Some petsitters will care for your pet in their home. Others will come to your home for one or more visits each day and care for your pets in the environment to which they are accustomed. Petsitters run the gamut from adult business owners who are self-employed, bonded and insured, and may even employ others, to teenagers looking for spending money.
- In-home petsitters help keep pets’ stress levels down while pet parents are away by not removing pets from a familiar environment.
- One can sometimes find a petsitter who is a veterinary technician and capable of caring for pets with special needs, like diabetic animals which need injections daily.
- If your pets are fairly easy to care for, a neighborhood teenager or pre-teen may be capable of handling the job, and much less expensive than an adult professional or a boarding facility.
- The same person will be caring for your pet each day, unless you use a large service with many employees.
- If a petsitter practices good hygiene and declines pets suffering from a contagious illness, the risk that your pet will contract an infection is much less than it would be at a boarding facility.
- Anyone can hang up a shingle, so to speak, and call him or herself a professional petsitter. Boarding kennels require an initial investment from the owner, which at least gives the owner some extra financial incentive to keep clients happy.
- Using an in-home petsitter requires giving a stranger access to your home.

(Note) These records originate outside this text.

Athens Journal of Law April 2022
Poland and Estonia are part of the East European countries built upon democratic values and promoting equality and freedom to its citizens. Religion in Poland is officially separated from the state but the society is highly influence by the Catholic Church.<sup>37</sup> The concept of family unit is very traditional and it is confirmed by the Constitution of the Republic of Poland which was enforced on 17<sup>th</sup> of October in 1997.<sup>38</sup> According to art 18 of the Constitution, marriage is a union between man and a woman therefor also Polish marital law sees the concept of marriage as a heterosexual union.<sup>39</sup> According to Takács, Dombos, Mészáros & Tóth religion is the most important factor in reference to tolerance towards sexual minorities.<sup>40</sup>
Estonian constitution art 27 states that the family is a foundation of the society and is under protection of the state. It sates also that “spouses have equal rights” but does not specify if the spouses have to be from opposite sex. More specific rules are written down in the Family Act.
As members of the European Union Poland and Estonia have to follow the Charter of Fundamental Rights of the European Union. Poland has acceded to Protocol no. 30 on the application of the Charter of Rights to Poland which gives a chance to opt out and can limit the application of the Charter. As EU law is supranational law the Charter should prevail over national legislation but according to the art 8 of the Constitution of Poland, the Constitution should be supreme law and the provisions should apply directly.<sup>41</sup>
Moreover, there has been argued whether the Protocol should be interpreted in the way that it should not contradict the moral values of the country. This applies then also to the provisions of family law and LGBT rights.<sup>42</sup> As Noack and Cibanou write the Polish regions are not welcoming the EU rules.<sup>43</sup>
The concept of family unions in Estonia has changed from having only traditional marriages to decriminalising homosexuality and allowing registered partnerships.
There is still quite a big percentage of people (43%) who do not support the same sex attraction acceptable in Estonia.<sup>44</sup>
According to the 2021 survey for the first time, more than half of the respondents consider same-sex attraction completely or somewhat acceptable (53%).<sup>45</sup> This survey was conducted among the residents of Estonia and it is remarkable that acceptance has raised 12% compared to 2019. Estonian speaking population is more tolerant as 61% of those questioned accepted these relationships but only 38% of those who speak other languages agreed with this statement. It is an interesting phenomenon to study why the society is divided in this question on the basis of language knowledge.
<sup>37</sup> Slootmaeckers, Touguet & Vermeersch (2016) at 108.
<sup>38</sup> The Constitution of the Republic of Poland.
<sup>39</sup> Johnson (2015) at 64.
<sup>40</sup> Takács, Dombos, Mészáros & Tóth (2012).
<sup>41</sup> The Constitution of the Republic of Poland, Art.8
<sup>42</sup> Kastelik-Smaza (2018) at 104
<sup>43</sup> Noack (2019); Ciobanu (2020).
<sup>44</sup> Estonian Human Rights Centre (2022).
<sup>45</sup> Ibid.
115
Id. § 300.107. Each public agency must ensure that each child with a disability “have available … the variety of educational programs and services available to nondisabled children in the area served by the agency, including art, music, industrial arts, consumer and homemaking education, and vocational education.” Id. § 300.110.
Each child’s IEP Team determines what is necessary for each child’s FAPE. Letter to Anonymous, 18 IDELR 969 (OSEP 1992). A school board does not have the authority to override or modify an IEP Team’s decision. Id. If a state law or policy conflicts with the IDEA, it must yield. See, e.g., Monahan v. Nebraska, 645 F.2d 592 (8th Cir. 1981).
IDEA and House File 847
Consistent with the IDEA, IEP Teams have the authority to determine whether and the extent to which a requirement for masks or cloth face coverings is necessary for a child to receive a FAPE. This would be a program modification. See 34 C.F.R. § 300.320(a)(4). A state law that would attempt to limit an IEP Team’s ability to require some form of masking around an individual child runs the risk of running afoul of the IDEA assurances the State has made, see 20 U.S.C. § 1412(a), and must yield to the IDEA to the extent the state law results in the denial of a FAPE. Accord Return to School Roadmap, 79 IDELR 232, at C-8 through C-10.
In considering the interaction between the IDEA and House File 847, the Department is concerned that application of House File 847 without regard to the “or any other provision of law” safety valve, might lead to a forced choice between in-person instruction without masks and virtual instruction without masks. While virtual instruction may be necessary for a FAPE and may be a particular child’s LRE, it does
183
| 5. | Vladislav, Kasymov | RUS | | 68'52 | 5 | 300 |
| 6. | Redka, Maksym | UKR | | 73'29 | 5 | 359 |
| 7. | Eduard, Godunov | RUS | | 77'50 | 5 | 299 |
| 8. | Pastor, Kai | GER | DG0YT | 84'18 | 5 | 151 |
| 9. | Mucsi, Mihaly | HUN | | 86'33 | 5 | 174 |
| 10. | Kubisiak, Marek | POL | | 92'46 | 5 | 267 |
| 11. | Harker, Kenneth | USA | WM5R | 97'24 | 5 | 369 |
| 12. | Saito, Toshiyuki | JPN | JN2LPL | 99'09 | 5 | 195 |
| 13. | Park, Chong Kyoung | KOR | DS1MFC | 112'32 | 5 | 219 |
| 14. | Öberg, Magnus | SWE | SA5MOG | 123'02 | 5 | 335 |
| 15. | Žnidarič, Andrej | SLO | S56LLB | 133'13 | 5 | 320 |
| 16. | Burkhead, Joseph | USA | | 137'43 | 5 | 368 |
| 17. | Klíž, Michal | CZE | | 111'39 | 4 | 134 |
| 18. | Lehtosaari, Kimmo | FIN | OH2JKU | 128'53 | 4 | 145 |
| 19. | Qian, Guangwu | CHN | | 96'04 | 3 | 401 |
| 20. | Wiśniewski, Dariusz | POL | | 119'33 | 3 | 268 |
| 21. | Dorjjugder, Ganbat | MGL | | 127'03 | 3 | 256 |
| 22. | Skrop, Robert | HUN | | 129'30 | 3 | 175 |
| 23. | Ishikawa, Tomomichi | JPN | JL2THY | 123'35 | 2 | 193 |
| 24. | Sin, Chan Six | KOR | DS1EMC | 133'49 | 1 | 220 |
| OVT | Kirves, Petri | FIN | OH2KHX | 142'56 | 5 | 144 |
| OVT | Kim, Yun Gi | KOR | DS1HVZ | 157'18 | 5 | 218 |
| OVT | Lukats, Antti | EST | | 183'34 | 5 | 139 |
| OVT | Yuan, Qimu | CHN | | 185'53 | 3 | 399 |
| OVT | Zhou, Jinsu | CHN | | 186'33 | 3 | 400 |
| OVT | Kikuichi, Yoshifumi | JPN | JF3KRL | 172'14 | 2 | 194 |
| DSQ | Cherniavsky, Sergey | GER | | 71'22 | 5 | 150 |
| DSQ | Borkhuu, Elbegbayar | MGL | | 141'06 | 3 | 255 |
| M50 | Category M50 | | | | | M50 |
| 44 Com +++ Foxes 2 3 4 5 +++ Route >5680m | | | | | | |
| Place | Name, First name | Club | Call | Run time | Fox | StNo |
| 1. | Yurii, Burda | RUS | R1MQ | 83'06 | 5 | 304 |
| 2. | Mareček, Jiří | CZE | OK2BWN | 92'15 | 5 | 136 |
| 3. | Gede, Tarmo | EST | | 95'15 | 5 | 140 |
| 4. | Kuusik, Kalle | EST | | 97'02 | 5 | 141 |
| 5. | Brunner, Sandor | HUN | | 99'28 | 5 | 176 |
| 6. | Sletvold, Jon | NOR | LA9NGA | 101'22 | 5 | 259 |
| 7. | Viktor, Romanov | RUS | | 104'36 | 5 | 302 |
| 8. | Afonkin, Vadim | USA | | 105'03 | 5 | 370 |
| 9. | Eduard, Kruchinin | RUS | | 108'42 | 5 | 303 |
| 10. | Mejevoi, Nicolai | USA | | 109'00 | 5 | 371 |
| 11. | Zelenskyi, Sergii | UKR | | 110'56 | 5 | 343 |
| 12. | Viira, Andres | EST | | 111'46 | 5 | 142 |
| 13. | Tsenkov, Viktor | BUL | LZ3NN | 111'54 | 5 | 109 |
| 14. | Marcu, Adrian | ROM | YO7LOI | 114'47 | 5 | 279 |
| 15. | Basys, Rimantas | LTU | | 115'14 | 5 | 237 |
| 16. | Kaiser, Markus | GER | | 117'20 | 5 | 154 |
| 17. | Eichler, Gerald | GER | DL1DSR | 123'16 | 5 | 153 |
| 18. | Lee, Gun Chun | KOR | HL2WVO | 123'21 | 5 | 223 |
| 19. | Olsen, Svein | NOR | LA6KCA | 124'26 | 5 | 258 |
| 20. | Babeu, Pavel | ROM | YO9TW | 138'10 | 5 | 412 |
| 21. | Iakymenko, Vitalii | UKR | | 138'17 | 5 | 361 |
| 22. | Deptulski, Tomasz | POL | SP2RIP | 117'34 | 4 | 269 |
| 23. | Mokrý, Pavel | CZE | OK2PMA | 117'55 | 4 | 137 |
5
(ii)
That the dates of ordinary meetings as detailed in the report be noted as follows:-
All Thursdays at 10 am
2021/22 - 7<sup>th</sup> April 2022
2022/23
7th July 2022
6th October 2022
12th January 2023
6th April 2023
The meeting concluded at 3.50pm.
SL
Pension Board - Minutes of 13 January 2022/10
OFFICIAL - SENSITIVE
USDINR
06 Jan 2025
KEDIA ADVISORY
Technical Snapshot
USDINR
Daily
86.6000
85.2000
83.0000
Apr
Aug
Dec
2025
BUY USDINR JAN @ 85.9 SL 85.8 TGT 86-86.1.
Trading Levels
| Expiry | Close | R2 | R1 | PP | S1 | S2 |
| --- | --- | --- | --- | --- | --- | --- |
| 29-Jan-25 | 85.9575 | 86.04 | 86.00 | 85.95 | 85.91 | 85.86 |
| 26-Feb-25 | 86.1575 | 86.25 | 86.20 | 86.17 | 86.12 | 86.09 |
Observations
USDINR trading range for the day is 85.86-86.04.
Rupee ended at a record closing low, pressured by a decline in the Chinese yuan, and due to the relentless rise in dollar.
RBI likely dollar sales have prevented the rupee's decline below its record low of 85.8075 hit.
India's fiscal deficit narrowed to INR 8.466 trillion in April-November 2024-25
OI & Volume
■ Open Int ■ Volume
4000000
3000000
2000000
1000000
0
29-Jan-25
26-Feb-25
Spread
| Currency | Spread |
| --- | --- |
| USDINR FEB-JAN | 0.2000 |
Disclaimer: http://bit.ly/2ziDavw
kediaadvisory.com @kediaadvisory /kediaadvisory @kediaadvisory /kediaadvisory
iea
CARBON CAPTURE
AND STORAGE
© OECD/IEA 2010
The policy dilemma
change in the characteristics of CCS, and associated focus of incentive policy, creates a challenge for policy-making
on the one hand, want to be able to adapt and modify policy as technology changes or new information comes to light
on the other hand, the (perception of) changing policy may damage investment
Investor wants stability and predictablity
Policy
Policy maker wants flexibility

- Using a petsitter who takes your pets to his or her house presents some risks both for you and your pet: The petsitter might have other pets that aren’t compatible with yours, and your pet could damage the sitter’s property or bite a guest, making you possibly liable for damages.
- Not all petsitters carry adequate personal liability insurance.
- If you choose to hire a neighborhood child or teenager to watch your pets, you could be liable for damages if they are injured while caring for your pets, since a child is not a professional accepting an inherent risk involved in petsitting.
If a petsitter is the right choice for you, begin by deciding whether to hire a professional or simply offer a friend or neighborhood teenager the job. If your pets have unusual needs either behaviorally or medically, go with a professional. If you’ll be hiring a professional petsitter, look for one who is licensed, bonded, and insured. Ask for references, and make sure that the petsitter visits your pets and gets along well with them before you leave on your vacation.
Always sign a written contract for the petsitter’s services, whether it’s a neighborhood teenager or a businessperson. The contract can be as simple as a few sentences stating what work will be performed and how much will be paid, but you need one to protect yourself and your petsitter.